CE, réf., 3 mai 2021, n° 451743
La dissolution de l’association ne repose pas sur des faits matériellement inexacts et des erreurs de qualification juridique, ils ne sont pas de nature à créer un doute sérieux sur sa légalité.
Un décret du Président de la République du 3 mars 2021 a dissous l'association "Génération identitaire". Cette dernière a demandé au juge des référés du Conseil d'État d'ordonner la suspension de l'exécution de ce texte.
Ce décret a été pris sur le fondement des 2e et 6° de l'article L. 212-1 du code de la sécurité intérieure: « Sont dissous, par décret en conseil des ministres, toutes les associations ou groupements de fait (…) 2°) (…) qui présentent, par leur forme et leur organisation militaires, le caractère de groupes de combat ou de milices privées 6° (…) qui, soit provoquent à la discrimination, à la haine ou à la violence envers une personne ou un groupe de personnes à raison de leur origine ou de leur appartenance ou de leur non-appartenance à une ethnie, une nation, une race ou une religion déterminée, soit propagent des idées ou théories tendant à justifier ou encourager cette discrimination, cette haine ou cette violence (…)».
L'auteur du décret de dissolution de Génération identitaire s'est fondé sur:
- le fait que l’association promouvait une idéologie provoquant à la haine, à la violence et à la discrimination des individus à raison de leur origine, de leur race ou de leur religion;
- le fait qu’elle employait dans sa communication comme dans son organisation, une symbolique et une rhétorique martiales, l’identifiant implicitement ou explicitement à une formation paramilitaire.
Selon le Conseil d'État plusieurs faits de Génération identitaire s'inscrivent dans les critères retenus dans le décret de dissolution. Ainsi, le juge des référés rapporte que cette association "propage, depuis plusieurs années, des idées, par ses dirigeants, ses structures locales et ses militants tendant à justifier ou encourager la discrimination, la haine ou la violence envers les étrangers et la religion musulmane" en employant des slogans, messages ou prises de position tels que "Immigration, Racaille, Islamisation-Reconquête – Génération identitaire"".
De plus, cette association a organisé divers évènements à caractère "xénophobes ou racistes" (V. par ex. : occupation du toit de la Caisse d’allocations familiales de Bobigny en mars 2019, avec une banderole intitulée "de l’argent pour les Français pas pour les étrangers").
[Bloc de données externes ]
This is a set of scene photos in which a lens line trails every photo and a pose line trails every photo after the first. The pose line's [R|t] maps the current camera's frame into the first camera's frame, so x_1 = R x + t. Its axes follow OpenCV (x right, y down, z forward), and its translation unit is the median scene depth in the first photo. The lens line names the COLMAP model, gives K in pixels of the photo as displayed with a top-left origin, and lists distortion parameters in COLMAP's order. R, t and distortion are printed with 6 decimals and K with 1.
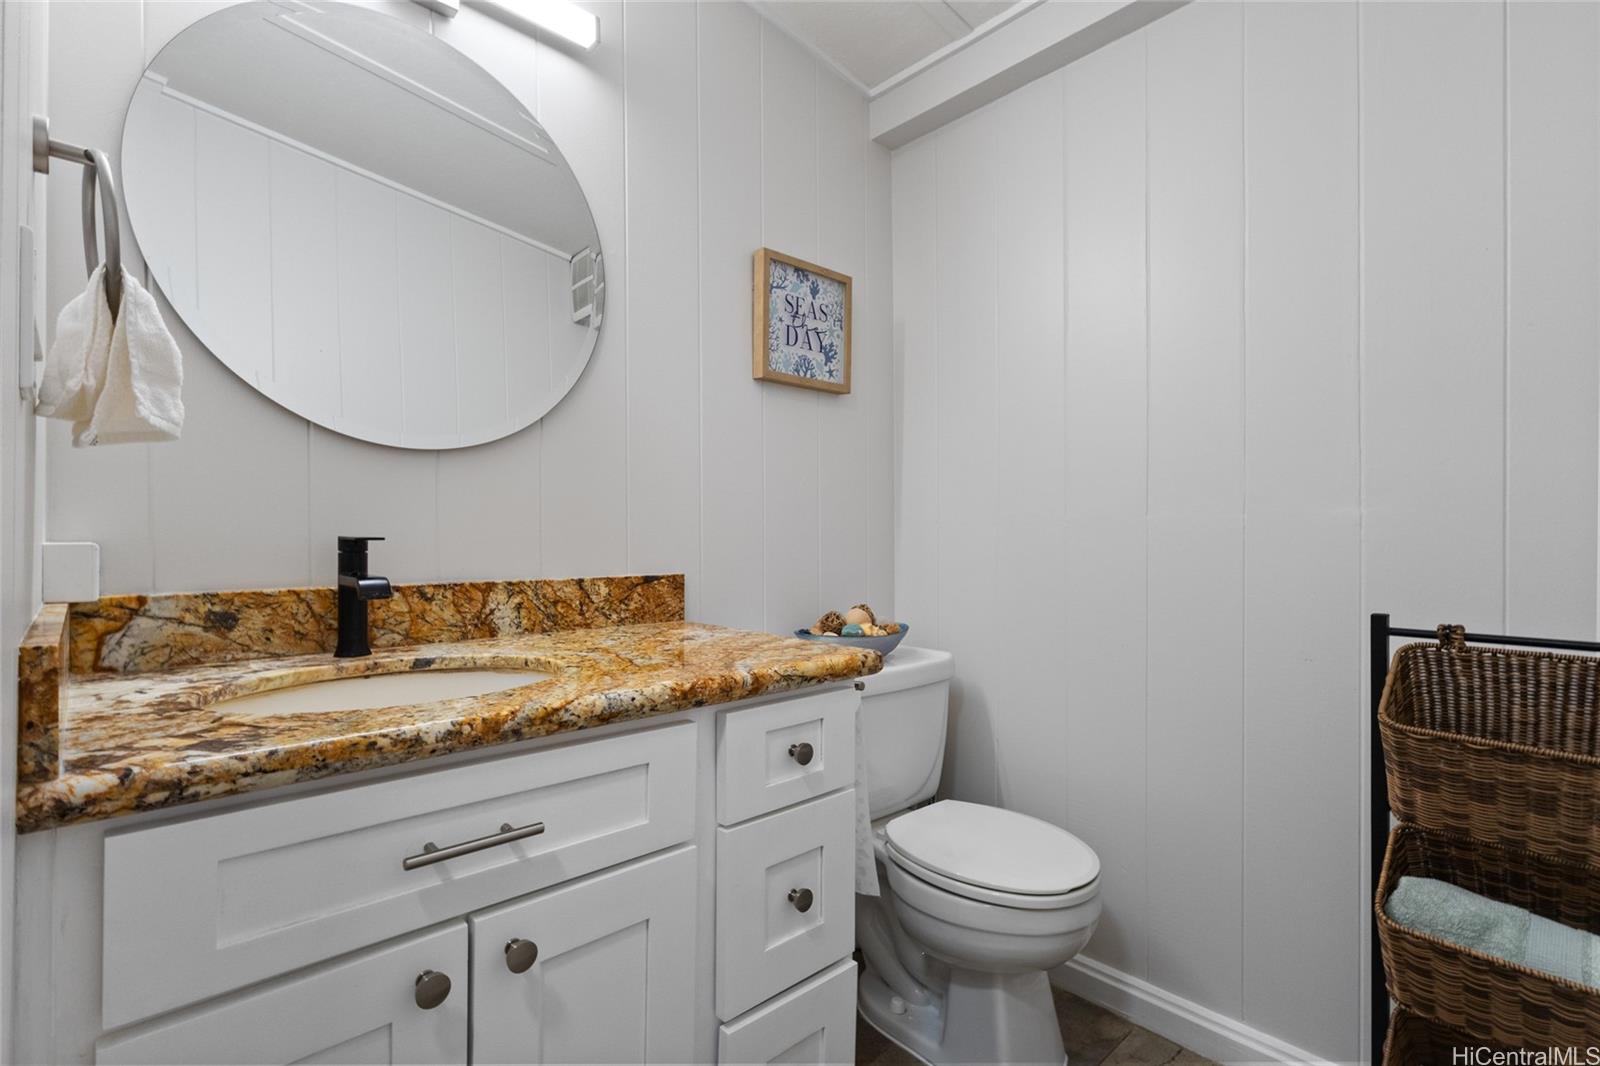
lens RADIAL K [[736.4, 0, 799.9], [0, 736.4, 535.2], [0, 0, 1]] dist [0.001685, -0.000164]
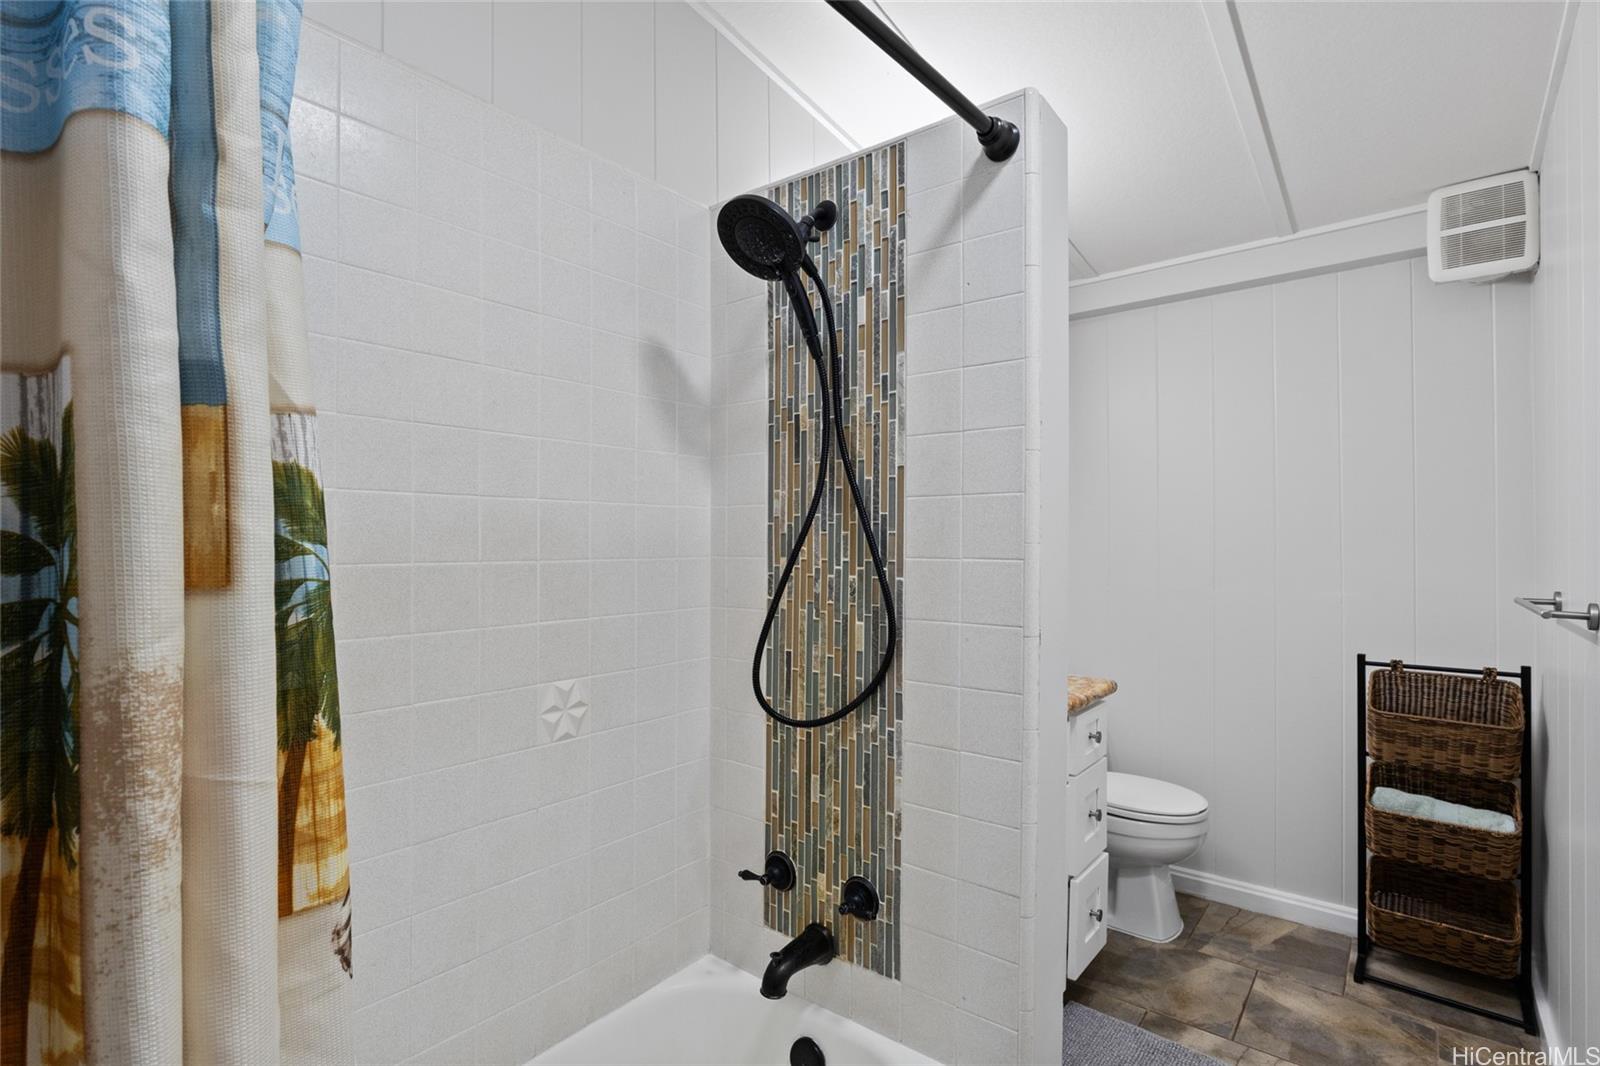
lens RADIAL K [[777.3, 0, 798.8], [0, 777.3, 536.7], [0, 0, 1]] dist [0.003619, 0.000428]
pose [[0.987540, 0.000926, 0.157364, -1.077264], [-0.000402, 0.999994, -0.003358, -0.210641], [-0.157366, 0.003253, 0.987535, -0.853452]]
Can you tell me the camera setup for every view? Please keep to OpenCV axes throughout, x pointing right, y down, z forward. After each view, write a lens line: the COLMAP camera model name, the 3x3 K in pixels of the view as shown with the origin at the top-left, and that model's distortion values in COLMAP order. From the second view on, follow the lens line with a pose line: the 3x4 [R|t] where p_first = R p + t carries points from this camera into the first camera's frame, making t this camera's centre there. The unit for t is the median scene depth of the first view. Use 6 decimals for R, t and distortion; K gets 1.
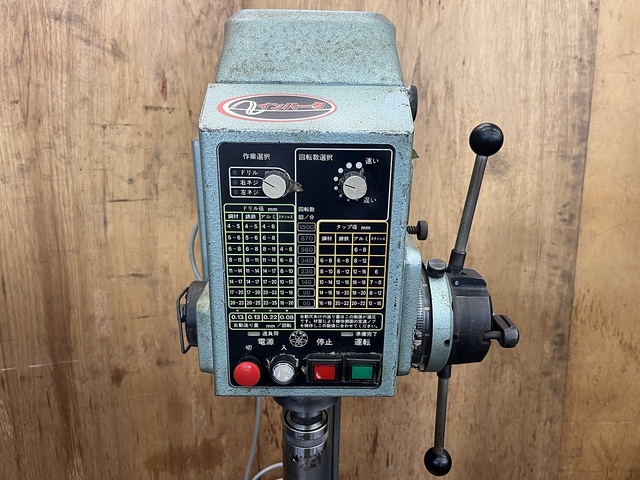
lens RADIAL K [[491.0, 0, 322.3], [0, 491.0, 243.4], [0, 0, 1]] dist [0.044551, -0.074688]
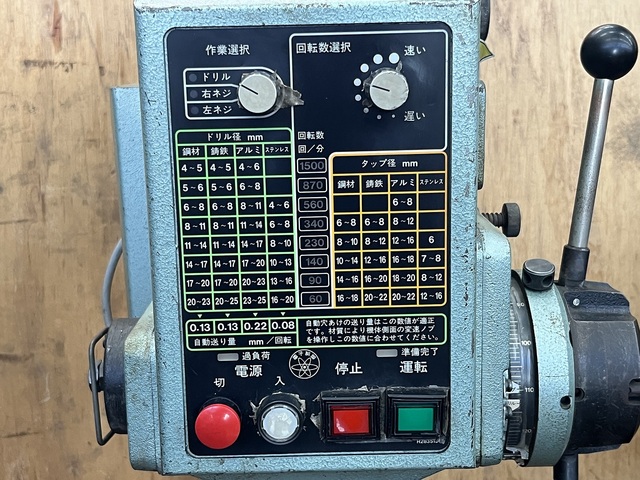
lens RADIAL K [[913.6, 0, 316.6], [0, 913.6, 238.9], [0, 0, 1]] dist [0.044716, 0.000000]
pose [[0.999202, -0.035814, -0.017697, -0.008683], [0.033408, 0.992043, -0.121385, 0.172489], [0.021903, 0.120697, 0.992448, -0.094730]]
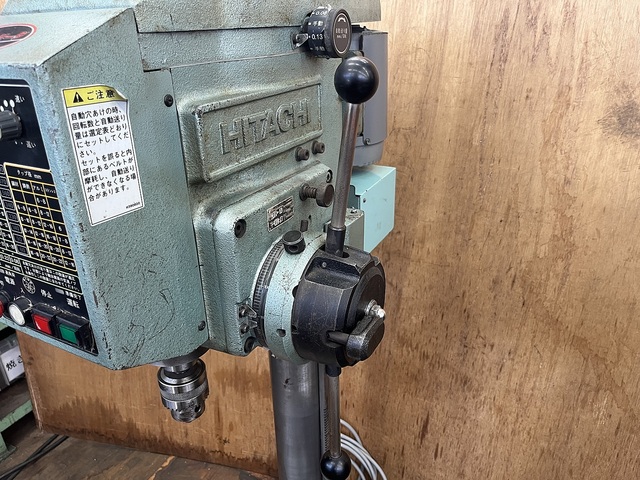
lens RADIAL K [[491.0, 0, 324.3], [0, 491.0, 241.2], [0, 0, 1]] dist [0.044551, -0.074688]
pose [[0.872082, 0.168452, -0.459452, 0.860438], [-0.119081, 0.983714, 0.134638, -0.087841], [0.474649, -0.062703, 0.877939, 0.412910]]
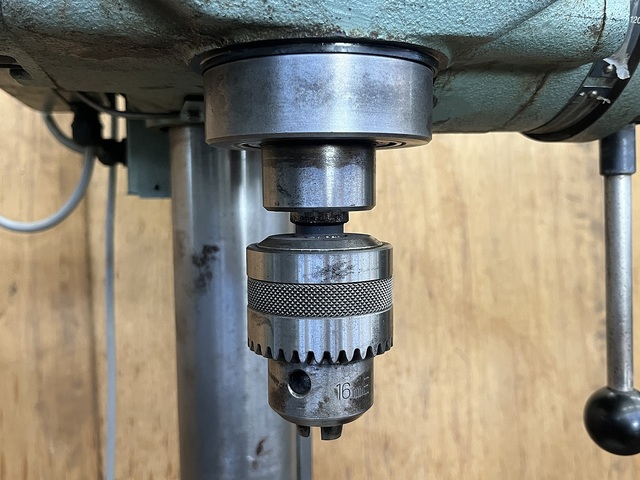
lens RADIAL K [[575.6, 0, 319.1], [0, 575.6, 239.7], [0, 0, 1]] dist [-0.000155, -0.022718]
pose [[0.971618, -0.047305, 0.231778, -0.119382], [0.100488, 0.969541, -0.223368, 0.584444], [-0.214152, 0.240319, 0.946776, 0.978121]]
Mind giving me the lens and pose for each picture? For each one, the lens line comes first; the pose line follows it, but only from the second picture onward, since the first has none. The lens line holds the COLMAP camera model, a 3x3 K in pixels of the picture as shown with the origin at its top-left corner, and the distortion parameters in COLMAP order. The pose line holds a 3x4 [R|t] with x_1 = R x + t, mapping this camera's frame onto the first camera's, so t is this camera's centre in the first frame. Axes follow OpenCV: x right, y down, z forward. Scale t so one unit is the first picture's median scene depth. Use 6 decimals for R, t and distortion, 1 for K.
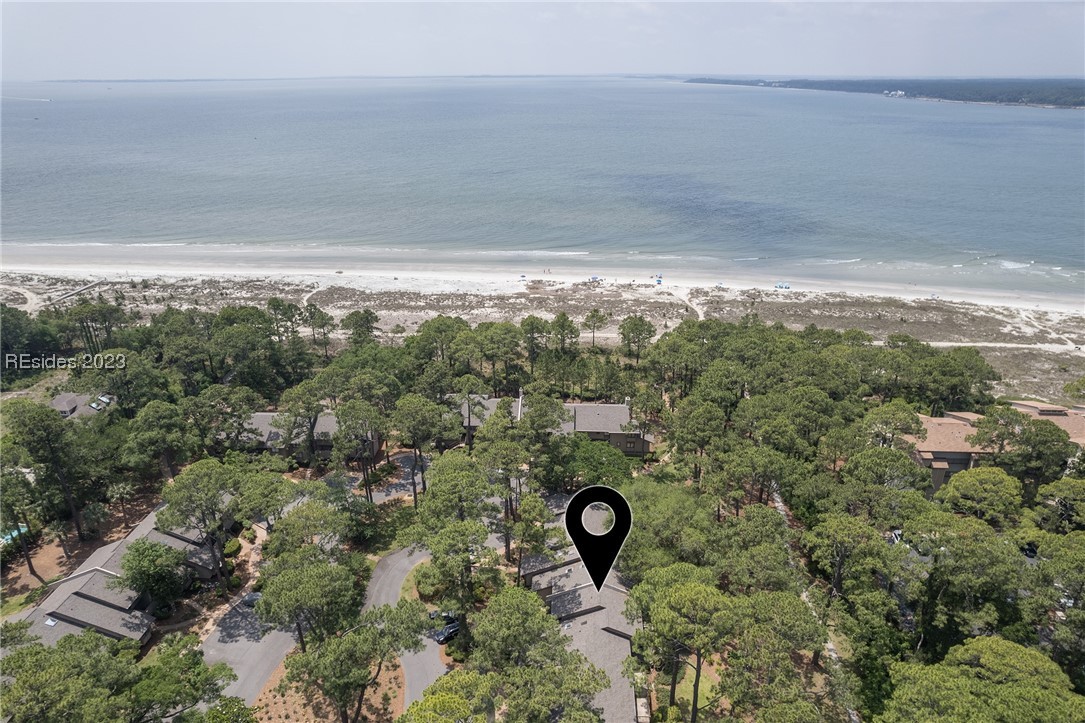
lens RADIAL K [[711.7, 0, 542.5], [0, 711.7, 361.5], [0, 0, 1]] dist [-0.077012, 0.074373]
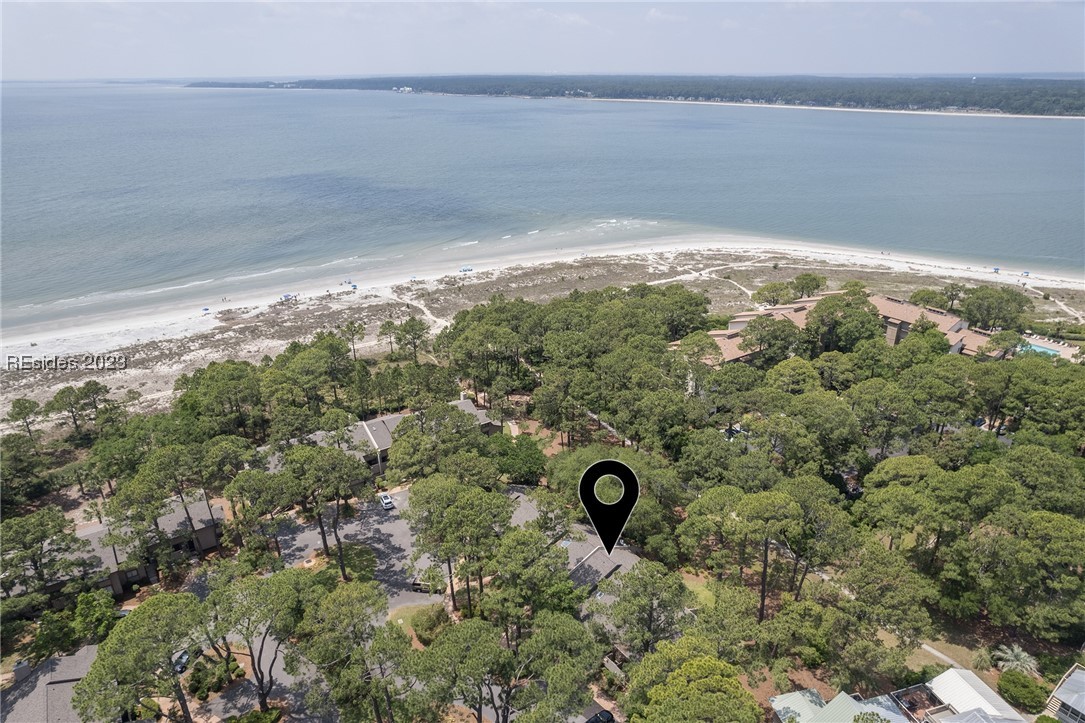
lens RADIAL K [[711.7, 0, 542.5], [0, 711.7, 361.5], [0, 0, 1]] dist [-0.077012, 0.074373]
pose [[0.796954, -0.237215, 0.555511, -0.208152], [0.237770, 0.968612, 0.072505, -0.022918], [-0.555274, 0.074301, 0.828342, 0.056302]]
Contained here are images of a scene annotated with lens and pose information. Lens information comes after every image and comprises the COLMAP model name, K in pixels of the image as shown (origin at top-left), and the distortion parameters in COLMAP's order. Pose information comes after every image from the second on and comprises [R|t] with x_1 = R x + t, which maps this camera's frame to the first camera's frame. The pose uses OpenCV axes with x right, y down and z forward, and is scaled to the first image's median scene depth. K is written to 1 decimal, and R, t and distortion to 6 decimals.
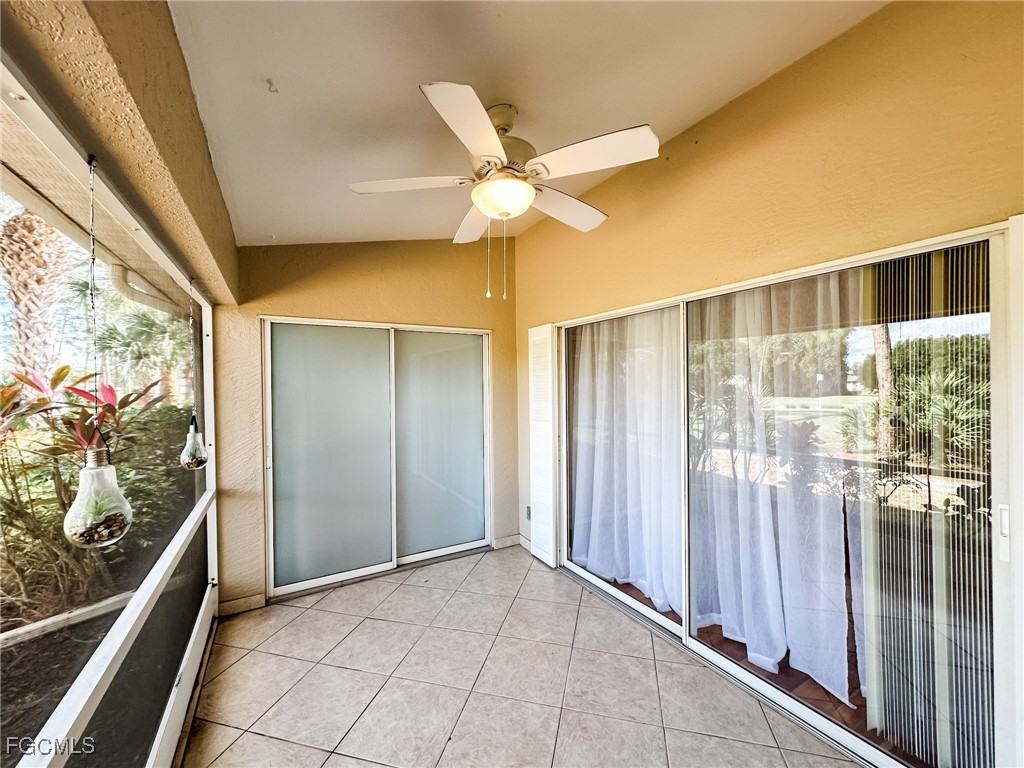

Par ailleurs des "agissements de militants de l’association ou d’individus qui s’en réclament ont au demeurant fait l’objet de poursuites ou de condamnations pénales alors que, contrairement à ce qui est soutenu, l’association ne s’en est pas systématiquement désolidarisée, ni n’a pris les mesures qu’imposaient ces agissements et qui peuvent dès lors lui être imputés".
Enfin cette association souhaite "entrer en guerre" et utilise pour cela tout le vocabulaire approprié. Elle organise également des camps d'été afin de s'entraîner au combat, le souhait étant d'apparaître comme un recours face aux forces de l'ordre qu'elle estime défaillantes.